Almost instantly, after the shock had faded. I knew Geraldine was dead. Sally . . .’
‘We understand,’ said Charlie. ‘Sally was still alive. Geraldine’s room became Sally’s room. You bought the massage table for Sally.’
Hey hunched forward in his chair. ‘You’ve got to stop,’ he said. ‘You’re making it sound so . . . bad. It is bad. I know it is. There’s nothing you know that I don’t, believe me.’ His eyes seemed to challenge Simon. ‘I wanted a happy family. That’s all. Please, don’t let Sally think it was like that, the way you’ve just described it. Don’t say I was on the rebound. She’ll never forgive me if you tell her that.’
‘Why did you try to kill Mark Bretherick?’ asked Simon.
‘Is he alive?’
‘Yes.’
‘Tell him I’m sorry. I can’t forgive him, but I’m sorry.’

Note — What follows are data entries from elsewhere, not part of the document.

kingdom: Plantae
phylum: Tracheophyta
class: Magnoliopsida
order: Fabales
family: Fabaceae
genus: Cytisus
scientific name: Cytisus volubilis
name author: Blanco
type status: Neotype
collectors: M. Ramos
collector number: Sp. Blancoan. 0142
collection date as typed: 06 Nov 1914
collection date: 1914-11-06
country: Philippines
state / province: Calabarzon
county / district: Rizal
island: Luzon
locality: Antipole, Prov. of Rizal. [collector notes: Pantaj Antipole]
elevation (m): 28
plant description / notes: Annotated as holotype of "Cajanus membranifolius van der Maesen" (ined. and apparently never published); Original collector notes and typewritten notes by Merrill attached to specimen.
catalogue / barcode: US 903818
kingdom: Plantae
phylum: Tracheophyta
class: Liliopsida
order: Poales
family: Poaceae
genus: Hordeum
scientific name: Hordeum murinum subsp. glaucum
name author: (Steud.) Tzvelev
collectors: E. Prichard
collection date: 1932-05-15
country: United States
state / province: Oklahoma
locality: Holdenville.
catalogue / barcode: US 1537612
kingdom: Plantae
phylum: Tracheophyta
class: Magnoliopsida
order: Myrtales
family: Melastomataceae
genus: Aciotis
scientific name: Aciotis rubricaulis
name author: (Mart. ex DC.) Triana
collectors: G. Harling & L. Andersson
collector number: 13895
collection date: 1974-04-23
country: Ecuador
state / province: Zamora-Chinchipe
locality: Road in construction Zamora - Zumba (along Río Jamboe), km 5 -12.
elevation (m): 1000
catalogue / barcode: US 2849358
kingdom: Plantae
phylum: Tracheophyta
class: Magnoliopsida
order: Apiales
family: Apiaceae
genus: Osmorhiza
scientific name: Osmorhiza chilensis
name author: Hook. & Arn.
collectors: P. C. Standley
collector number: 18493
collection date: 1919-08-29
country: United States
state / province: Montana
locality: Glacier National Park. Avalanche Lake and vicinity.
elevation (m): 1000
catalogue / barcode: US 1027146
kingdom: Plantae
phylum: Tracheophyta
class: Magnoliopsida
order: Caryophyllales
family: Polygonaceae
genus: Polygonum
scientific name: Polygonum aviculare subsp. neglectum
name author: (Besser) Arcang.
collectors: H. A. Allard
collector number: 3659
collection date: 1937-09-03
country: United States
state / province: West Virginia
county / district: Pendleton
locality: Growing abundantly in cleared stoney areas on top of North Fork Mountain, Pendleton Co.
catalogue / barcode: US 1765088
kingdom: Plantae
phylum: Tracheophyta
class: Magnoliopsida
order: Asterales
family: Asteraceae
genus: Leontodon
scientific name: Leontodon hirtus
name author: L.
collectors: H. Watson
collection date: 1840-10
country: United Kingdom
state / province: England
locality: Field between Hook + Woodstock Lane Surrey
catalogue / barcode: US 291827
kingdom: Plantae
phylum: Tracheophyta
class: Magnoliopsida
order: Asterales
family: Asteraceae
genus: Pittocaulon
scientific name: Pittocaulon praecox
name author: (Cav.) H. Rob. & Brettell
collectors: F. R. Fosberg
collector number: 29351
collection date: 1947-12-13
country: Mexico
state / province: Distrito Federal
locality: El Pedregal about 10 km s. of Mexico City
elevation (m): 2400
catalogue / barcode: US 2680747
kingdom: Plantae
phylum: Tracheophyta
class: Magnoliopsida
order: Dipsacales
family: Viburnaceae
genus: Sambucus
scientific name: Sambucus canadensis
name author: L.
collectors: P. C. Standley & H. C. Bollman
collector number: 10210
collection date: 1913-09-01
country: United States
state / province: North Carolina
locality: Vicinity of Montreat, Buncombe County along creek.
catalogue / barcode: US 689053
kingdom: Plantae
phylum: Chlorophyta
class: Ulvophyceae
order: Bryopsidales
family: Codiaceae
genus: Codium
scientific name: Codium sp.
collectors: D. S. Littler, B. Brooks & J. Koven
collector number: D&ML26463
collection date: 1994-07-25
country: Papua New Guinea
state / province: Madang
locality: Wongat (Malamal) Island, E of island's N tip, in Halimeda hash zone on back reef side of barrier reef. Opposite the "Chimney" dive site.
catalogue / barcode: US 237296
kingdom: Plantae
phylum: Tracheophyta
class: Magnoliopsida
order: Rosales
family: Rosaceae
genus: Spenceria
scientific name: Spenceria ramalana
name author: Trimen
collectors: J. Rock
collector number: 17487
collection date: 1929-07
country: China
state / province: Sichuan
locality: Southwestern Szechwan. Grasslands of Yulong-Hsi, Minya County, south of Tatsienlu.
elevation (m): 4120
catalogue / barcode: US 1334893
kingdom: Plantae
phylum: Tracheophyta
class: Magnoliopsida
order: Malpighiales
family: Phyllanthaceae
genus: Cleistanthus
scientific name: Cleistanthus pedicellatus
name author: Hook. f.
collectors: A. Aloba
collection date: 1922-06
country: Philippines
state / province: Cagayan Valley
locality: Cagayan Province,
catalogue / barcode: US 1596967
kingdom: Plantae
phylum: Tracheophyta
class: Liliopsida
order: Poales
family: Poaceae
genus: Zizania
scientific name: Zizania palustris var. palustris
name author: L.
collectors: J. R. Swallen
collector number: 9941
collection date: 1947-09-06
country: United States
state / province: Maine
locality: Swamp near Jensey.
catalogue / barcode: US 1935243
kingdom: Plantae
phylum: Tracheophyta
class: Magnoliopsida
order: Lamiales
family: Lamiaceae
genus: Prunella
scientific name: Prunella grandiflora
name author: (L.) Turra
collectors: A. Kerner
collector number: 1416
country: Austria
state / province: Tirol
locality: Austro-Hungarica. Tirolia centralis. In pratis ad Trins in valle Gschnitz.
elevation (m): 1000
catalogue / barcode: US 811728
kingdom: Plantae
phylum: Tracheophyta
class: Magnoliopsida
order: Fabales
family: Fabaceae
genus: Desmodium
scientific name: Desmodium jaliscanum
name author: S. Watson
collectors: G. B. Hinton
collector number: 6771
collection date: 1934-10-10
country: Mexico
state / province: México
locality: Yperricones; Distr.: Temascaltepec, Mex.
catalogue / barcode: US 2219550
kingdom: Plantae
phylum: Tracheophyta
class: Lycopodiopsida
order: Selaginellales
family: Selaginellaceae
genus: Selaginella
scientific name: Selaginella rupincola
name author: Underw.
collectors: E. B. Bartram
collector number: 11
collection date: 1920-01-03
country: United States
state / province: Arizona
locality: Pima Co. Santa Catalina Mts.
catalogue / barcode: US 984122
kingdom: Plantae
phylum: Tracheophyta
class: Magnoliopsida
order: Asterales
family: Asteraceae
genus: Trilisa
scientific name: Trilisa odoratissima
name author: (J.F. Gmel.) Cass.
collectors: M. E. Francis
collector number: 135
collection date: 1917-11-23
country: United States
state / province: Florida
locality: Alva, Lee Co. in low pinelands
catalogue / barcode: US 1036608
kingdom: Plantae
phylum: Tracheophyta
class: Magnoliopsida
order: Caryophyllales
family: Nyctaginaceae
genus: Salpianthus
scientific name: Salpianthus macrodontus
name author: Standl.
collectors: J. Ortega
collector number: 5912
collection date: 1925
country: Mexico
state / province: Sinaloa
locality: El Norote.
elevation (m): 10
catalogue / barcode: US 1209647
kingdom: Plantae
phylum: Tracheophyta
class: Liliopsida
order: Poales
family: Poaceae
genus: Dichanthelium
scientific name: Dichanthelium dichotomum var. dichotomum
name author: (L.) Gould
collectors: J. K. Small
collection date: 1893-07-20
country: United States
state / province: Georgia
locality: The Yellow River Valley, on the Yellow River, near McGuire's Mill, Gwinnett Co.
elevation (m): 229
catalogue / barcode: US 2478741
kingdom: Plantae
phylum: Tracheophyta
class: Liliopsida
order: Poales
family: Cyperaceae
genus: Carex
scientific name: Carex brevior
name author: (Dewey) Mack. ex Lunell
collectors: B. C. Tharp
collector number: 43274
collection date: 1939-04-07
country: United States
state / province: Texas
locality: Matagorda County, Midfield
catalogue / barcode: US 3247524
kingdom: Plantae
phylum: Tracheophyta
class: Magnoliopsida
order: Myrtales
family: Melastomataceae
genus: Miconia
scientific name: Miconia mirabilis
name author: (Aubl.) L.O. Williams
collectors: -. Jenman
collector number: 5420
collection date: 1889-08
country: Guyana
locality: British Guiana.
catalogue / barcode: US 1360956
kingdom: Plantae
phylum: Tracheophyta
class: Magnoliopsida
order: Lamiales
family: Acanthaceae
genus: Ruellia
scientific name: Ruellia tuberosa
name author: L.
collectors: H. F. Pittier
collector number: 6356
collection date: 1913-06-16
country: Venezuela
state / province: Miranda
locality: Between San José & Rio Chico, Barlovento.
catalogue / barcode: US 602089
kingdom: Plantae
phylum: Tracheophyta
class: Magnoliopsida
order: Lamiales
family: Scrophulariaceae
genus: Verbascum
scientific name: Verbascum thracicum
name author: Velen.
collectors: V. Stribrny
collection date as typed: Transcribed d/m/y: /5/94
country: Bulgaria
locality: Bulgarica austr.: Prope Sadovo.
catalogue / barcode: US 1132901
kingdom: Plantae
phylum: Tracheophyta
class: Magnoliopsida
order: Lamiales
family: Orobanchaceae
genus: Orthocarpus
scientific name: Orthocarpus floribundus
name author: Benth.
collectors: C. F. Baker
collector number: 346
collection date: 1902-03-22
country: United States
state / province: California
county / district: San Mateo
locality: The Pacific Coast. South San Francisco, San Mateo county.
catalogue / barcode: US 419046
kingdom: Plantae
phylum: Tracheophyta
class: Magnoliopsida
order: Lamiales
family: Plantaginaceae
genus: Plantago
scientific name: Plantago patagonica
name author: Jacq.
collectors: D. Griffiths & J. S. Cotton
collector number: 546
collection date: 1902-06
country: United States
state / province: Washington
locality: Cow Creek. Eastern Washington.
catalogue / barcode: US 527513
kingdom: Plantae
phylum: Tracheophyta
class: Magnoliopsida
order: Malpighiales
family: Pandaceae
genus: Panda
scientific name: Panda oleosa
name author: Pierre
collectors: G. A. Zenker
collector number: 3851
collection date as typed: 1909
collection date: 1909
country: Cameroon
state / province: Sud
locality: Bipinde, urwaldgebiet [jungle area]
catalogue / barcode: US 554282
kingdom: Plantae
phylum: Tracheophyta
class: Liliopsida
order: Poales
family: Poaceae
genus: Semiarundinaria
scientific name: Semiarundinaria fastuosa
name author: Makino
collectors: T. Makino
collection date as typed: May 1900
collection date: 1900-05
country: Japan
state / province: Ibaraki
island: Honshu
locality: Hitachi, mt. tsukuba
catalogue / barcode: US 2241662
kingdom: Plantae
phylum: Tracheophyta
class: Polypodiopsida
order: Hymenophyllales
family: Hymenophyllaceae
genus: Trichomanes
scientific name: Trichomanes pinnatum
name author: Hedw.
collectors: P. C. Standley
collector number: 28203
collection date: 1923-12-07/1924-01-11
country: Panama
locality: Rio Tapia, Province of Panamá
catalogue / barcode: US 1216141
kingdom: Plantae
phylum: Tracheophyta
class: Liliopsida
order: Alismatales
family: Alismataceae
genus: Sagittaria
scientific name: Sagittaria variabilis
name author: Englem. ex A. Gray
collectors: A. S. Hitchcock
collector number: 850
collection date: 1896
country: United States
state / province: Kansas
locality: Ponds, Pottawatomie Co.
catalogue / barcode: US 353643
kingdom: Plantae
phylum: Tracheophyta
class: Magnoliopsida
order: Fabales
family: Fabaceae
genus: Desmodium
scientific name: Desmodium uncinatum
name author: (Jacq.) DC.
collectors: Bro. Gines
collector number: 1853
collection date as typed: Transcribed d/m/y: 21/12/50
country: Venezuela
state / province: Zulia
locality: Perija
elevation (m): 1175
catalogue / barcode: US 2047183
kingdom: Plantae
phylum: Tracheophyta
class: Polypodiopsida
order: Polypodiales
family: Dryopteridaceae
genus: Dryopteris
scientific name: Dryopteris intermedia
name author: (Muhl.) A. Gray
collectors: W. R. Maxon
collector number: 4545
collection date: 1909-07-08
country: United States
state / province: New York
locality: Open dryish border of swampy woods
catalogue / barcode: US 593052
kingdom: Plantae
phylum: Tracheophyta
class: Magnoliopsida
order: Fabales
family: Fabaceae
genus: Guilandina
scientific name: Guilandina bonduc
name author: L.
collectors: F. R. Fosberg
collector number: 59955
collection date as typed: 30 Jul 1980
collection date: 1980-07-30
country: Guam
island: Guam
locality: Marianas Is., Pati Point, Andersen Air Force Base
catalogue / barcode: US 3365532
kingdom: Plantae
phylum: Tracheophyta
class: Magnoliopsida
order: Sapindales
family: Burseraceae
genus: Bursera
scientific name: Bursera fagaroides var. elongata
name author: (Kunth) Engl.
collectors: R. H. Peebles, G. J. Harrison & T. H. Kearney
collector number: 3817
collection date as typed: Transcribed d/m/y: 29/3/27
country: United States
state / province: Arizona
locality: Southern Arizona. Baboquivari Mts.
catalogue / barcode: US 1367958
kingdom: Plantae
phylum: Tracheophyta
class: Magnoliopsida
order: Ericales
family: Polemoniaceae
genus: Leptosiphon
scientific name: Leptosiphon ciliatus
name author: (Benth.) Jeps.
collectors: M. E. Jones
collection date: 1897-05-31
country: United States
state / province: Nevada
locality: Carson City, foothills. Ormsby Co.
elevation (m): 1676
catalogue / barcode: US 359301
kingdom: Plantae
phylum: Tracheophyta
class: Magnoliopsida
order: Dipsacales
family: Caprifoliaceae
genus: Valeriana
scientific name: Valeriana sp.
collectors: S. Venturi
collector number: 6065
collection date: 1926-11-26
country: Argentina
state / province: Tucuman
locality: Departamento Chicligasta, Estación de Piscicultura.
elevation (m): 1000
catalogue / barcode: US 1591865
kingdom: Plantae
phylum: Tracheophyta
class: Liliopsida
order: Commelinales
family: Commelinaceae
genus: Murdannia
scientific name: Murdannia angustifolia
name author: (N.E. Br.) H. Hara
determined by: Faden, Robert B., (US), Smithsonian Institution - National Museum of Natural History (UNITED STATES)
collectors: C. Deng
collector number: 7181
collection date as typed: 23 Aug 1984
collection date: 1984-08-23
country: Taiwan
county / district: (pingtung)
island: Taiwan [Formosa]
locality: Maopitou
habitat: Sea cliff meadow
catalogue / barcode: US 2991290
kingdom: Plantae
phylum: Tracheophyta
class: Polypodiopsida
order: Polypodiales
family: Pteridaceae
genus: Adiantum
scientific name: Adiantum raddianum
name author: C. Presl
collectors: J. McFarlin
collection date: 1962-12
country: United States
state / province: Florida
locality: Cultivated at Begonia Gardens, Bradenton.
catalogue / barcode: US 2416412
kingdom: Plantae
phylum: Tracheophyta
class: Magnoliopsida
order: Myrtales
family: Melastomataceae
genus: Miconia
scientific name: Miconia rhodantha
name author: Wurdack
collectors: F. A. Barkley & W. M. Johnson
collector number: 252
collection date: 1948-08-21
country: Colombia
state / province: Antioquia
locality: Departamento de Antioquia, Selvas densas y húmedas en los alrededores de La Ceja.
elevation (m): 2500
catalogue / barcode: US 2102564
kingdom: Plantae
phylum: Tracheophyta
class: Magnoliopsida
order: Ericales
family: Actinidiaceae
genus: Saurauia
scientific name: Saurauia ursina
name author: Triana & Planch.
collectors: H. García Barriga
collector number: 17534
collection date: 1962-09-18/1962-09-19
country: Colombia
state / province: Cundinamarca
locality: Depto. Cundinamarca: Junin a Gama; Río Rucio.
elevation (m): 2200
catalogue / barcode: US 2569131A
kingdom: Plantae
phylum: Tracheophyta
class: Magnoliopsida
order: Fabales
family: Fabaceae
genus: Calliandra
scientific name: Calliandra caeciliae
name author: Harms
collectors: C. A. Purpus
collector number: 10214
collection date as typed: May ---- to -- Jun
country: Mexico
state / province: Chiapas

‘Forgive him? For what? For having the happy family you wanted? For having Geraldine?’
‘Was your family ever happy, Jonathan?’ Charlie asked. ‘You, Encarna and Amy?’
‘Before Encarna went to work for a bank, yes,’ Hey said bitterly. ‘A bank! I couldn’t believe it. She was so brilliant, so talented, she could have done anything. But she chose to be a cog in the capitalist machine. She used to say making money was an art, and mocked me for disapproving. This is the woman who got the highest first in her year at Oxford.’ Hey shook his head. ‘Not just in History of Art—in any subject.’
‘What did Encarna think about your work?’ asked Simon. ‘She must have known you and Keith Harbard were working on family annihilation killings.’
Hey stared down at the table, eyes wide, body tensed.
‘Did your work put the idea into her head? She hated being a mother, and—’
‘No!’
‘Did she know that you and Harbard had been discussing whether women might start to commit familicide with increasing frequency?’
‘What are you saying?’
‘Encarna killed Amy, didn’t she, Jonathan?’ It had to be. Nothing else made sense. Something had to have tipped Hey over the edge. He hadn’t always had it in him, this madness, the ability to kill. ‘And you blame yourself, for putting the idea in her head. She committed murder and suicide in the same instant.’
‘No! She never would have—’
‘You came home and found their bodies in the bath. And Amy’s night light. And you couldn’t stand for the world to know: the professor whose life’s work is to explain and prevent this terrible crime—’
‘No! No!’ Hey’s face was red and wet. ‘Encarna would never have hurt Amy. Look, please, believe me! I . . . I can’t prove it, but—’
‘You’re doing it again, Jonathan,’ said Charlie, standing up.
‘What?’ Simon could have smacked her in the face. He’d been so close to breaking Hey; what was she playing at?
‘You mislead us, then you tell the truth. More lies, more truth. You can’t decide what you want us to believe, can you?’
‘Stop, please . . .’
‘At first you hoped to pass off Encarna and Amy’s deaths as a family annihilation killing. Your speciality. That’s why they were both naked in the bath: you wanted us to believe Encarna did it. But now, when you hear us say it, when we’re in danger of really believing it, you can’t allow that, can you? You have to defend Encarna, because if you don’t who will?’
Charlie stopped. Hey was convulsing, and Simon was staring at her, outraged. ‘Encarna didn’t kill Amy, or herself,’ she told him. Seeing Simon’s eyes move towards Hey—guessing he was reverting, mentally, to his original theory—she said quickly, ‘No. Jonathan didn’t kill them either.’